Benefits of Taking AP Courses/Exams

AP courses are more challenging than standard high school level courses. However, there are many benefits to taking AP courses, which can make them worth the extra work required to succeed.

AP helps you develop college-level skills, thereby easing the transition from high school to college

AP classes require college-level critical thinking skills. As a result, taking these classes can help high school students improve in areas like high-level computation, essay writing, and problem-solving, thereby easing the transition into college.

Adjusting to life in college is often challenging, as students have to make sense of many changes happening at once. For many college freshmen, this is the first time they are living away from home. They must learn to be self-sufficient while also navigating a new social and academic world. Taking AP courses in high school can help ease the academic transition, giving students one less thing to worry about.

AP courses are valued by college admission counselors

Admission officers specifically look for students who have taken the most challenging courses available to them. Success in high-level courses, like APs or the International Baccalaureate program, is a strong indicator of preparedness for college. Often, high schools reflect the rigor of AP coursework by weighting these courses higher than other courses in the GPA calculation, which provides students with a higher weighted GPA, and potentially a higher class rank (for high schools that rank).

·····

● DIRECTIVE 1:
Answer these from the AP courses passage:
(a) For many college freshmen, what are they doing for the first time?
(b) Besides AP, what high-level program does the passage name?
(c) How do high schools often reflect how hard AP coursework is?
● DIRECTIVE 2: List every area the AP courses passage says AP classes can help high school students improve in.
Use only the AP courses passage for what follows.

● SOURCE INFORMATION:
·····

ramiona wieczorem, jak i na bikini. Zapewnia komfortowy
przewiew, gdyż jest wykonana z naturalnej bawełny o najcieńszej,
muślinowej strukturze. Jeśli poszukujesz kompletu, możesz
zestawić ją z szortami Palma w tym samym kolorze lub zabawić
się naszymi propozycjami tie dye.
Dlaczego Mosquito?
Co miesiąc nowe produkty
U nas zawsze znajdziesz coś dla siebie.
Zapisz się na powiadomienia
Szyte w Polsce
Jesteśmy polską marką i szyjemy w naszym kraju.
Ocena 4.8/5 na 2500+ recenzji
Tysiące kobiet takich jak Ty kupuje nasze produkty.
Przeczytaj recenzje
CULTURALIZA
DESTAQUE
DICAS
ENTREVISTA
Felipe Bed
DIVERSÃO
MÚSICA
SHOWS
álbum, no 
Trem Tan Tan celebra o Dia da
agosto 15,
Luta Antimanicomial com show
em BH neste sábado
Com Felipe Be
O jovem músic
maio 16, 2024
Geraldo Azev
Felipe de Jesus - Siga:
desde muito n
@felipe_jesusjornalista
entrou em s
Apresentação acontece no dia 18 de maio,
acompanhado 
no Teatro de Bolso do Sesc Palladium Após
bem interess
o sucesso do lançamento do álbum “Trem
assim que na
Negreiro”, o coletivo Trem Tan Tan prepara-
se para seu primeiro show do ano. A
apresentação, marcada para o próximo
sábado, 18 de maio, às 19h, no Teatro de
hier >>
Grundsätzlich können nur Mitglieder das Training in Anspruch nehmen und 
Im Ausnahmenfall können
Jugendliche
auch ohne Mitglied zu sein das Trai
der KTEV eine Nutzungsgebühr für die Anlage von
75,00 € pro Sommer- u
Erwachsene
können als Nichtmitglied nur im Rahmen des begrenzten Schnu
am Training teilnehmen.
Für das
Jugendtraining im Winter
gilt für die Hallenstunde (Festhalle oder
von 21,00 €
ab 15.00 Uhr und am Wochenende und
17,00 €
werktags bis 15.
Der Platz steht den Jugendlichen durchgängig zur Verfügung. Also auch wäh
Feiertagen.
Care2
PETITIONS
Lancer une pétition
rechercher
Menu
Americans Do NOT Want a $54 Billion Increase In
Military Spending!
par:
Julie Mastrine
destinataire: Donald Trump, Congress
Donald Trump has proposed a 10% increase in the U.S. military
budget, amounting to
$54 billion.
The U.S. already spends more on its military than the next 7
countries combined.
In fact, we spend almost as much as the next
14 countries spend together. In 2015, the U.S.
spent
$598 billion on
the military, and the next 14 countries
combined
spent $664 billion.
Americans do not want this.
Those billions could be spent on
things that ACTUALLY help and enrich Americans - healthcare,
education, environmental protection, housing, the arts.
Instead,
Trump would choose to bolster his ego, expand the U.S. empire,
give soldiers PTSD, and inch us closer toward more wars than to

·····

● EXPECTED OUTPUT 1:
(a) Living away from home.
(b) The International Baccalaureate program.
(c) They weight AP courses higher than other courses when they calculate GPA.

● EXPECTED OUTPUT 2:
- High-level computation
- Essay writing
- Problem-solving